*Input data*
==========

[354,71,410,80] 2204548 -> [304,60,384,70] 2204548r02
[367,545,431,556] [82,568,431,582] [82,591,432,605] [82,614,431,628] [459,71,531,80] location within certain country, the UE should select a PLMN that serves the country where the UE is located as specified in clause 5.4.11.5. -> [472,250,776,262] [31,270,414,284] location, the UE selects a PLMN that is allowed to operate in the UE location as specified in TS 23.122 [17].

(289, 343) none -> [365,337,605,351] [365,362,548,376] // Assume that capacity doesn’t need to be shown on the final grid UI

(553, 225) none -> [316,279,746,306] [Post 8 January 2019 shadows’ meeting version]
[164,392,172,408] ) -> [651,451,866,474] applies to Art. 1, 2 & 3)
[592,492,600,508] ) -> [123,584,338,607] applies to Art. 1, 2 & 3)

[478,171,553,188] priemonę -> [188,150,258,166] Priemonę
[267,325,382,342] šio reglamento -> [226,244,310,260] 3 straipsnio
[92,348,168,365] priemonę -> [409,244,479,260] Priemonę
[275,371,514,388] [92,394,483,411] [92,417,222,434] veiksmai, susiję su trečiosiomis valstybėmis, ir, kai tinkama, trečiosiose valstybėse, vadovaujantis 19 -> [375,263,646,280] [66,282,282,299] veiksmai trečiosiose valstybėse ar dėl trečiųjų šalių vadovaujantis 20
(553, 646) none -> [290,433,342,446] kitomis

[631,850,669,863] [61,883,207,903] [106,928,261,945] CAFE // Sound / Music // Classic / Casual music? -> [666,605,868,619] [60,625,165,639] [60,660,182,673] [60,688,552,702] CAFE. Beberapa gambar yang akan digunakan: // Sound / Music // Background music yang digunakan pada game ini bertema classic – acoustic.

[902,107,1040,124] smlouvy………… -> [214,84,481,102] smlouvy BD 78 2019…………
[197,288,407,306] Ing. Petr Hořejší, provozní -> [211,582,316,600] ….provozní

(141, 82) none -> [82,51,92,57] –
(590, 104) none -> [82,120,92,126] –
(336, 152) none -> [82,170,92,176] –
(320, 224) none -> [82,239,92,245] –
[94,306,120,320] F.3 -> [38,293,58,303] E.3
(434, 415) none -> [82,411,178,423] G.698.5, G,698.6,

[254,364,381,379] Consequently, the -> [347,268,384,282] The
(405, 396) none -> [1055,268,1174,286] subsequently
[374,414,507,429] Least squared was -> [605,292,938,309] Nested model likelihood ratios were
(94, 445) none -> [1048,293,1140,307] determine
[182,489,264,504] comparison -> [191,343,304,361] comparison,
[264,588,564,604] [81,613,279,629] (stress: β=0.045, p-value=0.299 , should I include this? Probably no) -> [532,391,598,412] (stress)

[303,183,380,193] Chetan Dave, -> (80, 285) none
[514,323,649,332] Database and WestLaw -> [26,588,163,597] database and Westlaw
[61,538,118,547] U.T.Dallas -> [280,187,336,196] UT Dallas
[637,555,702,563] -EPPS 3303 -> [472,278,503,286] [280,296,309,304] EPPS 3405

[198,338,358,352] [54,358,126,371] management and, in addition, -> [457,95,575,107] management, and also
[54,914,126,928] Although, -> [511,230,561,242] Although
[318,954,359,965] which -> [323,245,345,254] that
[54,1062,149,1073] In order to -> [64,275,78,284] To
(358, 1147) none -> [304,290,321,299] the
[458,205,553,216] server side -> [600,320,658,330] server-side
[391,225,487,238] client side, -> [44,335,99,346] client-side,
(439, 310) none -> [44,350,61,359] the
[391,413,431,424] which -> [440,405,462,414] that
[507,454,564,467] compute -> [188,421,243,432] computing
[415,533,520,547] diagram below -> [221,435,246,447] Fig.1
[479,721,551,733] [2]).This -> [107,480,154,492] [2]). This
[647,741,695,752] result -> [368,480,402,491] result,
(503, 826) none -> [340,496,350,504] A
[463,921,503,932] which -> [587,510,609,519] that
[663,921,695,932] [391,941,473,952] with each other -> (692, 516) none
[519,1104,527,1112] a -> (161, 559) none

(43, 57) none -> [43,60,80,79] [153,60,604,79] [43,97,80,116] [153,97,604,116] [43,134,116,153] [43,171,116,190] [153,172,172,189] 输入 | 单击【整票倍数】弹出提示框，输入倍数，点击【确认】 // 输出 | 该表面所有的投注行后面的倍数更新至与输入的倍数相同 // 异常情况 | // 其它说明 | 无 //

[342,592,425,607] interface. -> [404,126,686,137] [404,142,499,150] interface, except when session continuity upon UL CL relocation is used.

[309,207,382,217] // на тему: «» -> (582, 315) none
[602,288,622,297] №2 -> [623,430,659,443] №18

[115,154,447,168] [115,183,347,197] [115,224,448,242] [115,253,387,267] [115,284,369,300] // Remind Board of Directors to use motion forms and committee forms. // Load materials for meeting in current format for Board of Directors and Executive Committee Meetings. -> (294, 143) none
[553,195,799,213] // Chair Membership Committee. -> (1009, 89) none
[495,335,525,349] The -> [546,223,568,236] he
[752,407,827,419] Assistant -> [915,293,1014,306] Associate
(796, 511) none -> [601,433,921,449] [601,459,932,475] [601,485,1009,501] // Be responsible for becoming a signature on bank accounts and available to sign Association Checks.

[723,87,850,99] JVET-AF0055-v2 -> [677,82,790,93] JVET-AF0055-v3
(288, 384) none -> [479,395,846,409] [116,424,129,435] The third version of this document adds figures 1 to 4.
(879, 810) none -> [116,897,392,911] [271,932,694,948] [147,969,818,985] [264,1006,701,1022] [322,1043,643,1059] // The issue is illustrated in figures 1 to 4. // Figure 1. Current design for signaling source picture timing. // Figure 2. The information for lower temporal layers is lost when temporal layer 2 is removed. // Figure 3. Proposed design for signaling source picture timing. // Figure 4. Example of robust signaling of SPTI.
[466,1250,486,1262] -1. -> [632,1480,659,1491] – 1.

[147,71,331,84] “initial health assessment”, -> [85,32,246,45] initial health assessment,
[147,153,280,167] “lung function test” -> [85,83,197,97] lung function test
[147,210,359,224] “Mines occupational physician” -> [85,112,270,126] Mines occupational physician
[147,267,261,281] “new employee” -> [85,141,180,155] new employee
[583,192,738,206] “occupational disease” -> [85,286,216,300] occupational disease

==========

*How to complete this task*
Go to the line holding "[495,335,525,349] The -> [546,223,568,236] he" in the entries above and return it, along with every line after it, exactly as written.

*Response to the exercise*
[495,335,525,349] The -> [546,223,568,236] he
[752,407,827,419] Assistant -> [915,293,1014,306] Associate
(796, 511) none -> [601,433,921,449] [601,459,932,475] [601,485,1009,501] // Be responsible for becoming a signature on bank accounts and available to sign Association Checks.

[723,87,850,99] JVET-AF0055-v2 -> [677,82,790,93] JVET-AF0055-v3
(288, 384) none -> [479,395,846,409] [116,424,129,435] The third version of this document adds figures 1 to 4.
(879, 810) none -> [116,897,392,911] [271,932,694,948] [147,969,818,985] [264,1006,701,1022] [322,1043,643,1059] // The issue is illustrated in figures 1 to 4. // Figure 1. Current design for signaling source picture timing. // Figure 2. The information for lower temporal layers is lost when temporal layer 2 is removed. // Figure 3. Proposed design for signaling source picture timing. // Figure 4. Example of robust signaling of SPTI.
[466,1250,486,1262] -1. -> [632,1480,659,1491] – 1.

[147,71,331,84] “initial health assessment”, -> [85,32,246,45] initial health assessment,
[147,153,280,167] “lung function test” -> [85,83,197,97] lung function test
[147,210,359,224] “Mines occupational physician” -> [85,112,270,126] Mines occupational physician
[147,267,261,281] “new employee” -> [85,141,180,155] new employee
[583,192,738,206] “occupational disease” -> [85,286,216,300] occupational disease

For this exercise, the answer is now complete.